Nearly three decades ago, I walked onto the campus and became a Cal Bear. Overwhelmed by the beauty of the campus setting and the grandeur of the architecture, I was completely unaware of the more than 2,500 labs on the Central Campus, or the tonnage of hazardous and radioactive waste generated each year at the university site. It took me years to discover that I had been exposed to radiation daily from the DOE laboratories located on the Central Campus.
Radiation came to the Berkeley Central Campus sometime in the early 1930s. The radiation work of Professor E.O. Lawrence and others made UCB an important research center. This led to the Manhattan Project, and ultimately, to the creation of the atom bomb. After World War II, the campus’ radiation facilities expanded their operations. Today, these DOE research laboratories and their emission stacks stretch across the Central Campus and up the Lawrence Hall of Science.
Most students have a difficult time finding part-time work within a school schedule I was fortunate, I thought, to be able to work on campus with the university’s custodial services. My first assignment was three months at Etcheverry Hall, at Hearst and Euclid, dumping trash cans from offices, labs and classrooms. No one warned me of the vault in the basement, or that the large doors that I worked around were housing a nuclear reactor and radiation lab. (Many years later, the Berkeley community forced its removal.)
In the next several years, my job designation was custodial fill-in, and consequently, I worked in or around a number of radiation labs funded by DOE, both on the hill and on the Central Campus. One of my work assignments took me to the DOE Donner Lab, near the Campanile. It’s difficult to ascertain past emissions at this or other DOE/LBNL labs because of the lack of documentation. However, a recent environmental site report identifies over a dozen source points of radiation coming from Donner, primarily uncontrolled lab fume hoods.
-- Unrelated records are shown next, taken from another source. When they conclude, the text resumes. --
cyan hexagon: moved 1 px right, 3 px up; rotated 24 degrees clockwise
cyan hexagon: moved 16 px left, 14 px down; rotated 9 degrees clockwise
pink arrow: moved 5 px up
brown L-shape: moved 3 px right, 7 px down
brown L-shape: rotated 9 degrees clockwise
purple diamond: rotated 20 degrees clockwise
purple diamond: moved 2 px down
Eventually, I worked around DOE’s Melvin Calvin labs at Bancroft and Piedmont. Environmental reports from the mid-’70s document releases of hundreds of curies of tritium annually in that area of the Central Campus. To my own grief, I used to eat the plumbs from the trees around that lab during the summers, as did many students. Since that time, I have learned much more about radiation exposure, and the shocking fact that tritium when organically bound in plants is 25,000 times more harmful to human tissue than tritium gas. Some in the radiation industry would like to ignore the dangers of low-level radiation, but the fact remains: there is no safe dose.
In the last half century, the potential for UCB student exposure to lab radiation has grown exponentially. This growth is now being aided by the biotech radiation industry. Such commercial influences on both the university and DOE-LBNL will mean increased use of radioactive materials and a greater possibility of radiation exposure for the students, faculty and employees of UCB. Moreover, today’s tritium emissions on the Central Campus and Upper Campus will still be radioactive a century from now when the class of 2100 enters UCB. It’s time to address this growing crisis of UCB student exposure to radiation.
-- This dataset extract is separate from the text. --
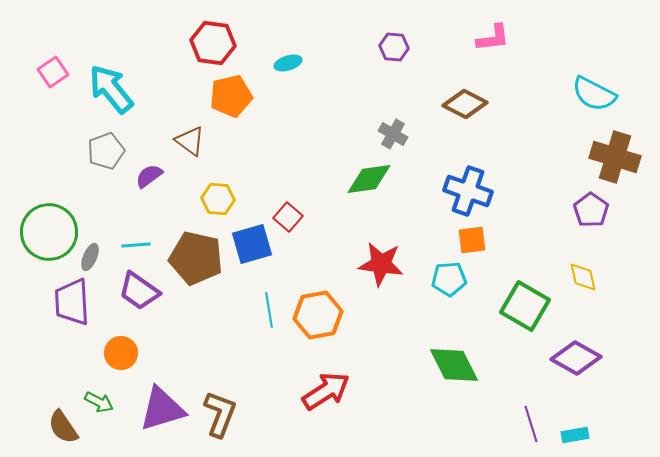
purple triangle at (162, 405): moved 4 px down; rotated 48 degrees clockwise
Finally, this ex-Bear reminds the Berkeley lab and university that science should exist primarily for the betterment of humanity and not the other way around. I would suggest that the health notice being posted by the Alameda County Board of Education on the door of the Lawrence Hall of Science should be placed on Sather Gate as well. Everyone, including students, has a right to know.
L.A. Wood is a Berkeley resident active in environmental issues.